Na idade que alcancei, já tenho dificuldade de achar parceiros para relembrar coisas antigas. Os que superaram minha idade são poucos, muitos estão desmemoriados e outros tantos desinteressados de lembrar fatos e coisas de um passado remoto.
Morei neste gostoso bairro do Menino Deus entre os sete e os 12 anos, de 1935 a 1940. E a ele voltei, já bem idoso, em 2013. Aquele saudoso estágio infantil me encheu de boas lembranças, de muitas coisas desaparecidas, que em vão tento descrever aos mais jovens. E outras, que sei por leitura de livros ou jornais, mas que nunca vi ou não guardei na memória.
Esse é o caso da Rua 28 de Setembro, que existia onde hoje é a parte final do canal do Arroio Dilúvio. Devo tê-la avistado e conhecido, mas nada me lembro dela. Também não conheci o Jardim Zoológico, fundado pelo Coronel Ganzo, pelo óbvio motivo de ter sido desfeito antes da minha chegada ao Menino Deus e ao mundo. Mas também não encontrei ninguém – o que bem poderia ocorrer – que o tivesse conhecido em 1925, quando consta haver sido extinto. Essa é a grande dificuldade: encontrar parceiros para rememorar coisas antigas, ou para me informar de outras que ignoro.
Quem se lembra ainda do Ratinho, o homem da flauta de taquara, que tocava o seu instrumento nas esquinas do bairro? Quem recorda a louca Ciriaca, que respondia às provocações da gurizada com uma ladainha de palavrões e rematava sua catilinária erguendo a saia e mostrando o gordo traseiro ao público? O preto que vendia "mocotó baiano" num grande recipiente aquecido por um braseiro?
E os pregões, hoje desaparecidos, do "feijão miúdo, batata-doce e aipim gema de ovo", que o próprio lavrador trazia em sua carrocinha? E quem poderia esquecer o circo Irmãos Gomes, estabelecido com o seu barracão num terreno baldio da José de Alencar, logo ali, depois da Oscar Bittencourt, bem ao lado da casa do doutor César Pestana? Os times de futebol varzeanos eram numerosos e achavam espaço para as suas partidas nos grandes terrenos baldios que havia na Barão do Guaíba, na Grão-Pará e outras ruas do bairro.
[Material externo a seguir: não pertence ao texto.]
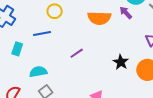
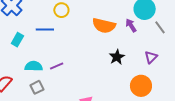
purple line: (77, 53) -> (57, 66), moved
black star: (121, 62) -> (117, 57), moved

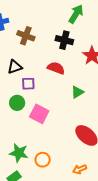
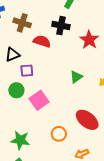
red semicircle: (56, 68) -> (42, 41), moved
pink square: (39, 114) -> (39, 100), turned 30
orange circle: (43, 160) -> (59, 134), moved

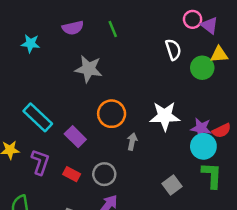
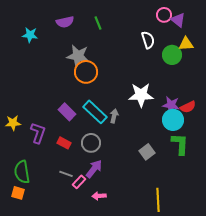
orange circle: (112, 114) -> (86, 72), moved
cyan rectangle: (38, 117) -> (95, 112), moved

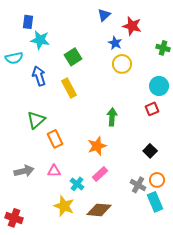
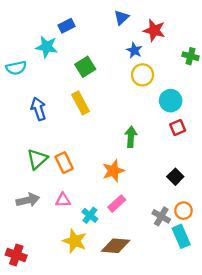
blue rectangle: (28, 22) -> (66, 26), moved, turned 56
blue arrow: (39, 76) -> (38, 109), moved
cyan circle: (159, 86) -> (171, 101), moved
green triangle: (36, 120) -> (37, 159), moved

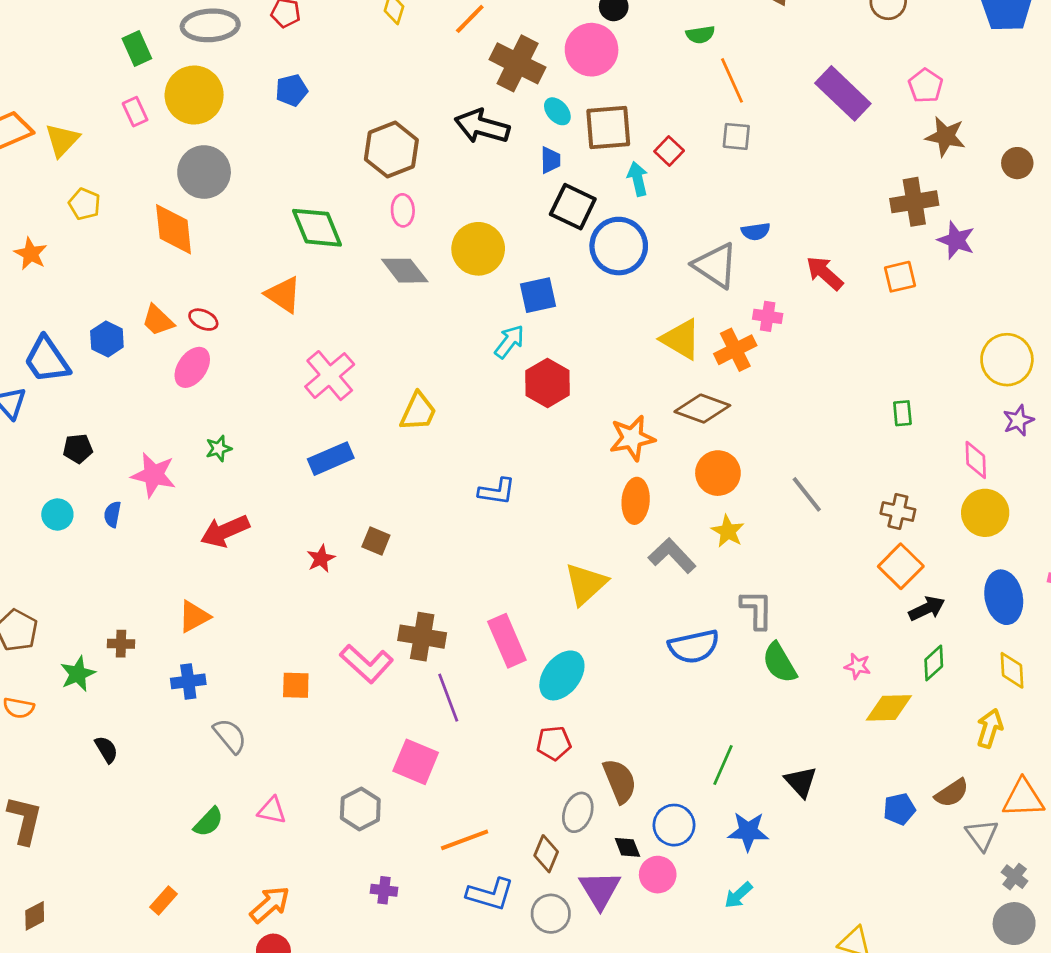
E, por falar em futebol, confesso que ainda vi jogar o F. C. Porto Alegre, de jaqueta verde e branco, apelidado de "caturrita" e que era dono da Chácara das Camélias, hoje espaço de uma escola estadual e do supermercado Nacional. Muito mais tarde, por leituras de história da cidade, fiquei sabendo que esse Porto Alegre era o mesmo Fussball, nascido no bairro Navegantes, no mesmo ano do imortal Tricolor e seu primeiro adversário. Vão dizer que eu minto se disser que na torre da igreja do Menino Deus havia enormes corujas brancas, exemplares da coruja-das-torres, que a Enciclopédia chama de suindaras. Mas eu as vi e digo que até me atropelavam se eu fosse mexer nos sinos para cumprir alguma ordem do vigário.
E por falar na desaparecida igreja, ainda testemunhei as movimentadas festas de Natal na Praça Menino Deus, onde havia rifas e sorteios de todo gênero, jogo de argolas, tiro ao alvo...
Destas festas, há muita gente que ainda se lembra, pois ali nasciam flertes e namoros que depois resultavam em casamentos. De tudo isso, o que ficou mais vivo na memória? Talvez só o grande silêncio das noites, apenas cortado periodicamente pelo ranger ritmado do bonde República e pelos acordes da flauta do Ratinho.